Реакция моя была замедленная, и я ответил Бригонцию не на последнюю реплику, а на предыдущую:
– Тогдашние шпионы были любители, дилетанты, а теперь дело поставлено на широкую ногу, в государственном масштабе, есть учебные заведения для шпионов, где чему только их не учат.
– Настоящий шпион, - сказал сквозь зубы проснувшийся ненадолго Звягинцев, - в любую эпоху товар штучный.
– Звягинцев, - сказал Макс, - я, конечно, виноват перед вами и вину свою чувствую, простите, я не хотел причинить вам вреда, это не входило в мои планы. Но, с другой стороны, вы сами сунулись. А в настоящую минуту вы вообще должны спать. Спать. Спать.
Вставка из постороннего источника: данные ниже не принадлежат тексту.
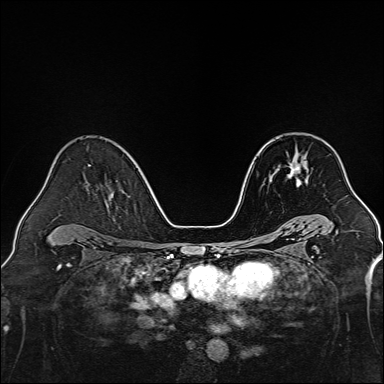
Breast MRI, one axial slice; position 88 of 160 along the scan axis; dynamic contrast-enhanced series, time point 2 of 7 at this slice position (early post-contrast); 1.5 T; TE 2.3 ms, TR 5.2 ms; 1 mm slice thickness; 384 × 384 image matrix. Female patient.
Annotated regions visible in this slice (semi-automatically segmented with operator editing):
- enhancing-tissue mask used for the functional tumour volume (all voxels passing the contrast-enhancement thresholds inside the analysis volume; usually the tumour): box from (x=287, y=154) to (x=301, y=186) px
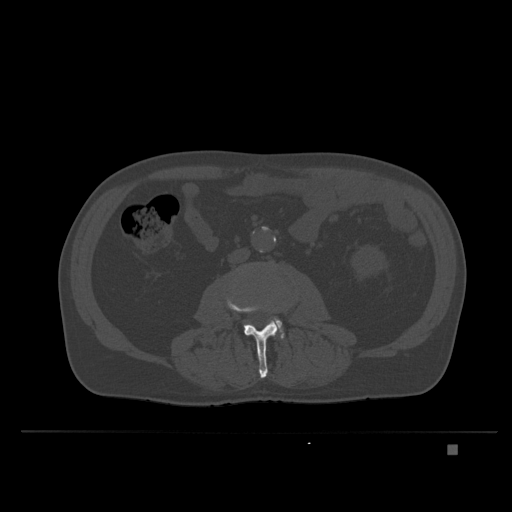
CT including the spine, one axial slice; slice 91 of 435 in the series (ordered by position); bone window (W 1800 / L 400 HU); 512 × 512 image matrix, field of view 434 × 434 mm. Patient: male, 73 years. From the clinical record (not read from this slice): primary cancer: skin.
Outlined on this slice (semi-automatic segmentation, software-assisted and operator-edited):
- L3 vertebra: bounding box <226,296,282,378> (left, top, right, bottom; pixels)
- L4 vertebra: <267,317,284,338>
Звягинцев незамедлительно уснул.
– Вот граф Калиостро, помнится, - заметил Бригонций, - тоже обладал взглядом магнетизера и умел усыпить кого угодно сей же секунд.
– Наша жизнь, - промолвил маленький лама, - в сущности, кукольное представление. Желательно держать нити в своих руках и самому решать, когда идти, а когда стоять, когда бодрствовать, а когда спать, не позволять дергать за нити другим, и тогда ты вознесешься над сценой.
– Граф Калиостро, - сказал Бригонций, - иногда сравнивал жизнь с театром марионеток. Мы с ним беседовали однажды о кукловодах и кукольниках. Ему очень правились мои механизмы, особенно провалы и зеркальные привидения, он даже предлагал мне… но сие к делу не относится. Он сулил мне прибыль, путешествия и приключения.
– …о ребенке?! - Макс патетически поднял руку, воздел артистически длань. - О бедной девочке, боготворящей отца, которого она лишена, о некрасивой дочери красавицы матери, чье легкомысленное поведение ранит ее до глубины души и может испортить ей всю жизнь. Вы никогда о ней не размышляли? О ее одиночестве. О ее ненависти к вам. Она и мать возненавидит по-настоящему в конце концов. Что ждет такую девочку в дальнейшем? Какие беды?
– Да неужели Калиостро предлагал вам роль помощника?! - воскликнул я.
– И вы отказались?!
– Лучше умереть в глуши, - назидательно произнес лама, - сохранив чистоту духа и тела, чем потерять себя в обществе рыночных торговцев.
– Какой еще Калиостро? - спросил Макс сурово. - Что вы дурака валяете? Не надо разыгрывать помешанного, такого действия на психику вещество из данной авторучки оказать не могло.
– Граф был не торговец, а авантюрист, - сказал Бригонций, - любитель игр житейских. Рынок его мало интересовал.
– Он был человек своевольный и праздный, - возразил лама, - мысли его были досужие, ими обкрадывал он собственную жизнь, а скверна мира представлялась ему то театром, то базаром. Трясина алчности и вожделения - это ли не океан скорби? Одна лишь мысль о прозрении способна переправить нас на тот берег. Почтенный Бо говорил: «Лучше скрытно доверяться созидательной силе небес, чем уповать на собственное своеволие».
– …своеволие и ребячество, - продолжал свой прерывистый монолог Макс. - По сути дела, вы не можете быть настоящим соперником Настасьиного мужа. Потому что он государственный человек, а вы пока что ничтожество. У вас совершенно разные роли, да еще из разных пьес.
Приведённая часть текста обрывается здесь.